Can you put the rows from the start through the one containing "genus: Litsea" into a two-column CSV headed field and value, with one line per row, its text under field and its answer under value, each in quotation marks and with line breaks changed to spaces?

**** Records for this exercise

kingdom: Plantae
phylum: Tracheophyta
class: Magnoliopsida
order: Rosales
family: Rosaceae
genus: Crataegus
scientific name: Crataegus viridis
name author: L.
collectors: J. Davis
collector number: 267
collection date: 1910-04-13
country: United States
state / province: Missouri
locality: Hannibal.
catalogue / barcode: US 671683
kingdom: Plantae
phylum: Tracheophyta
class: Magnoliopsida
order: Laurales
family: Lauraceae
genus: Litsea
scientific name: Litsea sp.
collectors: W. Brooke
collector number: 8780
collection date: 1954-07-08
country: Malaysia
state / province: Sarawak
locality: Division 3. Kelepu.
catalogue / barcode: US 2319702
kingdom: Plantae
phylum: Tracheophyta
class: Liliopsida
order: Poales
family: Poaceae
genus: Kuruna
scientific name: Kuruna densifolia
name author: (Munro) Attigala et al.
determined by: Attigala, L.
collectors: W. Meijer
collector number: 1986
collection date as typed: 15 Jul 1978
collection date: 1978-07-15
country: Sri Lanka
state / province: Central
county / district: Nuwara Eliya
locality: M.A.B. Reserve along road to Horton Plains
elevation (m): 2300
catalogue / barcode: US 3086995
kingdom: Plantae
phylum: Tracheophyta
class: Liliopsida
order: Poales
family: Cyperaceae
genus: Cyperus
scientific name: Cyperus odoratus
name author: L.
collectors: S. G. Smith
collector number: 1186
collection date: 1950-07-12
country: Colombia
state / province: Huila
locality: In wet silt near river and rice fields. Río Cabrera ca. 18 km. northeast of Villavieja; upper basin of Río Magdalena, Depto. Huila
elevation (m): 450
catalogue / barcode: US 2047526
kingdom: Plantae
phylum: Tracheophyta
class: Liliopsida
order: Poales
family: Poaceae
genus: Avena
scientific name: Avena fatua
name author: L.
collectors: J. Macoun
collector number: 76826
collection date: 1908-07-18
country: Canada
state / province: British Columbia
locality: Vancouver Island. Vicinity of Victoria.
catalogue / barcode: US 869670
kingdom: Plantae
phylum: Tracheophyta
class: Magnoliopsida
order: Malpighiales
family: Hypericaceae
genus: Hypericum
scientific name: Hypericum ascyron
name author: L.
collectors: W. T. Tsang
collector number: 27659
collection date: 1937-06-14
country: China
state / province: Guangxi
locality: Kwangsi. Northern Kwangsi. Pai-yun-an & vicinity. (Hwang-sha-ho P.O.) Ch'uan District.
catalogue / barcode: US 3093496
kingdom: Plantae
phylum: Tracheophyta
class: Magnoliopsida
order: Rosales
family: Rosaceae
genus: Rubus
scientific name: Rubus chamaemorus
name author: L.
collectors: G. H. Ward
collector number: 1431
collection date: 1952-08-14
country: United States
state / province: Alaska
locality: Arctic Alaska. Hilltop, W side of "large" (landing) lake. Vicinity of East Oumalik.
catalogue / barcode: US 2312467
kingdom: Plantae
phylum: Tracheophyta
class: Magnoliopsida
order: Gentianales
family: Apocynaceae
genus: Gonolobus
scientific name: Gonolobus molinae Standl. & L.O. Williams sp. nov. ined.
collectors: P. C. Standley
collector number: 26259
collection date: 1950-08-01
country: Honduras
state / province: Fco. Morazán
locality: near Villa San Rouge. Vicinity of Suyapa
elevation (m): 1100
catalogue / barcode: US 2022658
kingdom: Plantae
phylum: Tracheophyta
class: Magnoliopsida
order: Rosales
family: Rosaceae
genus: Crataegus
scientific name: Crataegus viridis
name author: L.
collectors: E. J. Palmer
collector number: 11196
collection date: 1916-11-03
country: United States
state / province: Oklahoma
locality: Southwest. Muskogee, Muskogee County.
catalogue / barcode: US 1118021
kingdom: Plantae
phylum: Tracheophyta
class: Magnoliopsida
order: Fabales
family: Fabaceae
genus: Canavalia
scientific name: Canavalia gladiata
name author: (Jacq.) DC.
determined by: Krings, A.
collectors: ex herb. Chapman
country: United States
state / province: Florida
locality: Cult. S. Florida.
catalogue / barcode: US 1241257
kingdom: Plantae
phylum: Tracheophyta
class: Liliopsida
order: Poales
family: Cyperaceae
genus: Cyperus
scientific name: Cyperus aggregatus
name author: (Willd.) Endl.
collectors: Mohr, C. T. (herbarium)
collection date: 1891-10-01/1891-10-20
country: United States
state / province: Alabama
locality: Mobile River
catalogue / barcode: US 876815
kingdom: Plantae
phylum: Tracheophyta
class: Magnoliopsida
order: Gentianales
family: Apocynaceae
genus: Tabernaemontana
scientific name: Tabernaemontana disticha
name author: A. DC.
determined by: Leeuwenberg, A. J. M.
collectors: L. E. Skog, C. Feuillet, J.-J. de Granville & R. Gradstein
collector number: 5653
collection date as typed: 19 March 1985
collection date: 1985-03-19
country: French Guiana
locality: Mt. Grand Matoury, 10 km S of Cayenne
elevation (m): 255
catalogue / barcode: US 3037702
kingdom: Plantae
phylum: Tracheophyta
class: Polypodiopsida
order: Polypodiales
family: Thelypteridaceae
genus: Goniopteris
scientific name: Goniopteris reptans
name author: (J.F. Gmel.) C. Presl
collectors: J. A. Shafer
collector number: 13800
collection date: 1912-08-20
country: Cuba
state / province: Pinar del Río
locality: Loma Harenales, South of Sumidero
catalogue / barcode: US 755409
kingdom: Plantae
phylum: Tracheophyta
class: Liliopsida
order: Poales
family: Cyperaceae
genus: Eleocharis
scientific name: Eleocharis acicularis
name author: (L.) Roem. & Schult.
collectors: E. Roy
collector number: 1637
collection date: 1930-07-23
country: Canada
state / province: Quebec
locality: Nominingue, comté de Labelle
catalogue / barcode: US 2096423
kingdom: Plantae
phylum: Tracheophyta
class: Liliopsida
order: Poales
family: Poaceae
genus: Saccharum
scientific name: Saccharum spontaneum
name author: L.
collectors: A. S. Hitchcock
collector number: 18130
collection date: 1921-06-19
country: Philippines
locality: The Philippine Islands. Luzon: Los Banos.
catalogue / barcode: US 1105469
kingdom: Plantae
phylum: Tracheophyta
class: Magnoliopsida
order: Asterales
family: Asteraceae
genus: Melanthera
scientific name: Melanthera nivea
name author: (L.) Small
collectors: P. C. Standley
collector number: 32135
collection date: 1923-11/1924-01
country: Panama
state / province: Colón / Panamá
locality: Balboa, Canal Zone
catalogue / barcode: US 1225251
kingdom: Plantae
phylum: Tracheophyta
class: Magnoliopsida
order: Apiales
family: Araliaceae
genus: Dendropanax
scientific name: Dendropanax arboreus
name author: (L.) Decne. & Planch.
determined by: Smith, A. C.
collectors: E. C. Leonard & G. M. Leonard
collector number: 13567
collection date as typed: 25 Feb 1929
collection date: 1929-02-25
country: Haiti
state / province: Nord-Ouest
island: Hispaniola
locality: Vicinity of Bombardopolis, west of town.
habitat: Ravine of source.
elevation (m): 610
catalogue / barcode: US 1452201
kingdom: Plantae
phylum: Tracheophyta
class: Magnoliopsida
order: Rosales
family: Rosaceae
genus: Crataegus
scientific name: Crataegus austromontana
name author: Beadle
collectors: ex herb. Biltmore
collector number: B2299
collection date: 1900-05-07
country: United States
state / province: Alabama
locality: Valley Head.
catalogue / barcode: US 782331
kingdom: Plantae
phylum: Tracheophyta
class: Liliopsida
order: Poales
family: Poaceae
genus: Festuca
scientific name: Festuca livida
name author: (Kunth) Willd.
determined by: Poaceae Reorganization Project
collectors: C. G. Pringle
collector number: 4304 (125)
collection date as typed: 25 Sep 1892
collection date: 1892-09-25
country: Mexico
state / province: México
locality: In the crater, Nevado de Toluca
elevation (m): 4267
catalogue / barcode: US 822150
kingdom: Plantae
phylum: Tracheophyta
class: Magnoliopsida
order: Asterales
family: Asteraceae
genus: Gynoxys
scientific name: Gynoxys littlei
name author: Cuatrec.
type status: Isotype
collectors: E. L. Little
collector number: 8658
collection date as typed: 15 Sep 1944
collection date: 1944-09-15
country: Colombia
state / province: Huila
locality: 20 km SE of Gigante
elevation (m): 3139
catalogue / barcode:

********

The output
field,value
"kingdom:","Plantae"
"phylum:","Tracheophyta"
"class:","Magnoliopsida"
"order:","Rosales"
"family:","Rosaceae"
"genus:","Crataegus"
"scientific name:","Crataegus viridis"
"name author:","L."
"collectors:","J. Davis"
"collector number:","267"
"collection date:","1910-04-13"
"country:","United States"
"state / province:","Missouri"
"locality:","Hannibal."
"catalogue / barcode:","US 671683"
"kingdom:","Plantae"
"phylum:","Tracheophyta"
"class:","Magnoliopsida"
"order:","Laurales"
"family:","Lauraceae"
"genus:","Litsea"